* [THE TASK]:
Edit the records below so that every occurrence of "series" reads "data series" instead, leaving the rest of each line unchanged.

---------- DATA EXTRACT ----------

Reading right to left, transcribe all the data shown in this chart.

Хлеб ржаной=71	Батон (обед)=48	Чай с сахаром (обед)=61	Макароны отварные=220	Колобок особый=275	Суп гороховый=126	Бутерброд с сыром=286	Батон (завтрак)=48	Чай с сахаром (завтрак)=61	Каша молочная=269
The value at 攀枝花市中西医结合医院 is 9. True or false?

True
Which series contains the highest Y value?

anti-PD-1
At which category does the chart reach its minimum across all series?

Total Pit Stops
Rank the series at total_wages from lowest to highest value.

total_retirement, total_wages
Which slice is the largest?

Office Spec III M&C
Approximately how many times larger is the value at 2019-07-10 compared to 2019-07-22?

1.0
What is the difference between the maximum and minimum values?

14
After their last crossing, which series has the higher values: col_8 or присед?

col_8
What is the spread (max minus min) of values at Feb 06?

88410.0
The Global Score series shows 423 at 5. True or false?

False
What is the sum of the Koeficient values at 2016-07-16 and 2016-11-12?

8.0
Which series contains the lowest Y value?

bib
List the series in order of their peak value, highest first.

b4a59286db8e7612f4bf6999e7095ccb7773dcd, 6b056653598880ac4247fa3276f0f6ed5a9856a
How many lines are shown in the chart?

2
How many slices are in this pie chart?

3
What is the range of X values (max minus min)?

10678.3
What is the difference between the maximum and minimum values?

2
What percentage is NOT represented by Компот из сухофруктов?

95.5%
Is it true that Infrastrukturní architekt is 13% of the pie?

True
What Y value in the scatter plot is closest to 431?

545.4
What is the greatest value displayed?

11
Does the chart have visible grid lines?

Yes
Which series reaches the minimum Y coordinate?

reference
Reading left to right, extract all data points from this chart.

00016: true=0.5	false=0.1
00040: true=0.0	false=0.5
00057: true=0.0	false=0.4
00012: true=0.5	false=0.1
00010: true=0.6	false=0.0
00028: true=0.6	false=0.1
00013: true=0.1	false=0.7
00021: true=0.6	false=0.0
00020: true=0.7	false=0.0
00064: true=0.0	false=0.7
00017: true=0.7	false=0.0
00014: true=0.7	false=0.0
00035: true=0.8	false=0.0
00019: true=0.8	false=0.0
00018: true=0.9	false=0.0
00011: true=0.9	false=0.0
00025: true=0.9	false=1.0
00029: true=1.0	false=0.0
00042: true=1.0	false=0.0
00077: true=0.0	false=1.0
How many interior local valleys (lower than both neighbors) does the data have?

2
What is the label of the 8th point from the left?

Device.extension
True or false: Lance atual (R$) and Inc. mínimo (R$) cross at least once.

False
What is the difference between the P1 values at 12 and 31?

----------

* [SOLUTION FOR THIS TASK]:
Reading right to left, transcribe all the data shown in this chart.

Хлеб ржаной=71	Батон (обед)=48	Чай с сахаром (обед)=61	Макароны отварные=220	Колобок особый=275	Суп гороховый=126	Бутерброд с сыром=286	Батон (завтрак)=48	Чай с сахаром (завтрак)=61	Каша молочная=269
The value at 攀枝花市中西医结合医院 is 9. True or false?

True
Which data series contains the highest Y value?

anti-PD-1
At which category does the chart reach its minimum across all data series?

Total Pit Stops
Rank the data series at total_wages from lowest to highest value.

total_retirement, total_wages
Which slice is the largest?

Office Spec III M&C
Approximately how many times larger is the value at 2019-07-10 compared to 2019-07-22?

1.0
What is the difference between the maximum and minimum values?

14
After their last crossing, which data series has the higher values: col_8 or присед?

col_8
What is the spread (max minus min) of values at Feb 06?

88410.0
The Global Score data series shows 423 at 5. True or false?

False
What is the sum of the Koeficient values at 2016-07-16 and 2016-11-12?

8.0
Which data series contains the lowest Y value?

bib
List the data series in order of their peak value, highest first.

b4a59286db8e7612f4bf6999e7095ccb7773dcd, 6b056653598880ac4247fa3276f0f6ed5a9856a
How many lines are shown in the chart?

2
How many slices are in this pie chart?

3
What is the range of X values (max minus min)?

10678.3
What is the difference between the maximum and minimum values?

2
What percentage is NOT represented by Компот из сухофруктов?

95.5%
Is it true that Infrastrukturní architekt is 13% of the pie?

True
What Y value in the scatter plot is closest to 431?

545.4
What is the greatest value displayed?

11
Does the chart have visible grid lines?

Yes
Which data series reaches the minimum Y coordinate?

reference
Reading left to right, extract all data points from this chart.

00016: true=0.5	false=0.1
00040: true=0.0	false=0.5
00057: true=0.0	false=0.4
00012: true=0.5	false=0.1
00010: true=0.6	false=0.0
00028: true=0.6	false=0.1
00013: true=0.1	false=0.7
00021: true=0.6	false=0.0
00020: true=0.7	false=0.0
00064: true=0.0	false=0.7
00017: true=0.7	false=0.0
00014: true=0.7	false=0.0
00035: true=0.8	false=0.0
00019: true=0.8	false=0.0
00018: true=0.9	false=0.0
00011: true=0.9	false=0.0
00025: true=0.9	false=1.0
00029: true=1.0	false=0.0
00042: true=1.0	false=0.0
00077: true=0.0	false=1.0
How many interior local valleys (lower than both neighbors) does the data have?

2
What is the label of the 8th point from the left?

Device.extension
True or false: Lance atual (R$) and Inc. mínimo (R$) cross at least once.

False
What is the difference between the P1 values at 12 and 31?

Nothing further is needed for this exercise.